Feds Publish "Things to Do" List

May 27, 2003 (PLANSPONSOR.com) - Plan sponsors looking for signals regarding the direction of upcoming regulatory actions can glean some insight from today's Federal Register.

>According to its    semiannual regulatory agenda , the Labor Department’s Employee Benefits Security Administration (EBSA) is next month considering issuing guidance concerning the notification requirements on continuation of health care coverage under the Employee Retirement Income Security Act (ERISA), as provided under the Consolidated Omnibus Budget Reconciliation Act (COBRA).  

EBSA Agenda

>By year-end EBSA is planning to propose regulations providing safe harbors under which the designation of an institution providing an individual retirement account (IRA) such that it can receive the automatic rollover of funds and the initial investment choice for the rollover funds.   The Economic Growth and Tax Relief Reconciliation Act of 2001 (EGTRRA) requires that, absent an affirmative selection by the participant, certain mandatory distributions from a qualified retirement plan must be directly transferred to an individual retirement plan of a designated trustee or issuer.

>In September, EBSA plans to finalize guidance necessary to implement provisions of the Health Insurance Portability and Accountability Act (HIPAA), intended to improve health care access, portability, and renewability.

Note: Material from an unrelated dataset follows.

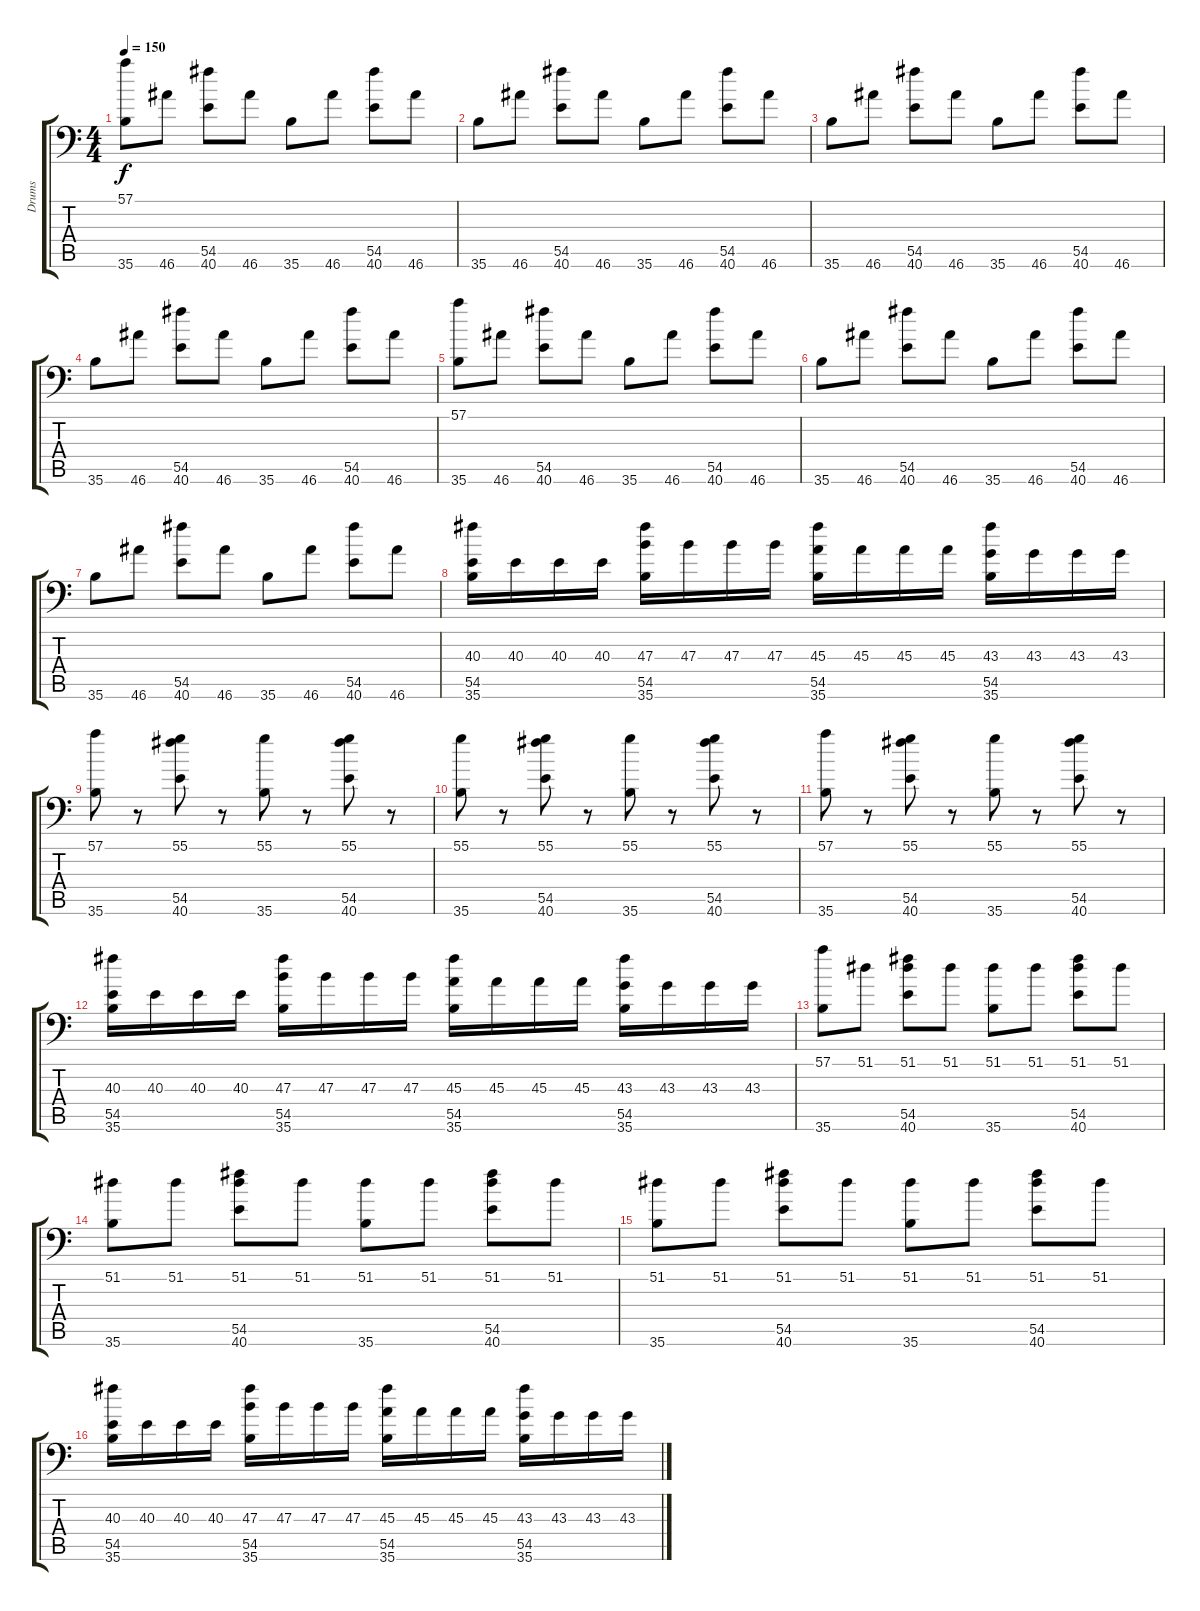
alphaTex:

Next March EBSA says it plans to finalize regulations on the Mental Health Parity Act to conform with the extension of the act’s sunset date under the Mental Health Parity Reauthorization Act (see    EBSA Adjusts Mental Health Parity Act Dates ).

>In December, EBSA plans to finalize rules on the prohibition of discrimination against participants and beneficiaries based on health status enacted under HIPAA, which established that group health plans and health insurers cannot establish rules for eligibility based on health status.

PBGC Proposals

>For its part, in October, the Pension Benefit Guaranty Corporation (PBGC) plans to propose rules that will fill in gaps in existing rules on benefit payments and address issues related to the determination of benefit guarantee limits and the time, form, and manner of payment.    The PBGC, which insures the nation's private pension system, also says it is considering amending benefit valuation and asset allocation regulations by adopting more current mortality tables and simplifying valuation assumptions and methods.   According to its  semiannual regulatory agenda , the PBGC says it expects to issue the proposed rulemaking in July.

>By September, the PBGC is planning to finalize rules to clarify and simplify its filing rules and provide greater flexibility in methods of filing.    Last February, the agency proposed rules to remove requirements that would limit electronic filings and electronic issuances to others (see  PBGC Looking for Input on Electronic Communications Proposal ).

Commission Calendar

>As early as next month, the Equal Employment Opportunity Commission (EEOC) says it plans to propose an exemption to the Age Discrimination in Employment Act (ADEA) to allow employers to reduce or end benefits when a retiree becomes eligible for Medicare or state retiree health benefits without potentially violating the law.    The proposed rule was first mentioned in EEOC's regulatory agenda published last December (see  EEOC Does 180 on Retiree Benefits Levels ).  

>The EEOC has previously noted with concern a decline in the number of employers who provide retiree health plans over the past decade.    The proposed regulation will implement an August 2001 policy change, in which the EEOC revoked its previously held position that a reduction or elimination of health care benefits for those who reached Medicare eligibility was illegal under the ADEA (see  EEOC Reviewing Policy on Retiree Health Benefits ).

According to its  agenda , the EEOC also plans to take final action this summer on a proposed rule that would update and clarify the agency's regulations under the ADEA dealing with when complainants can file a private civil action after filing EEOC charges.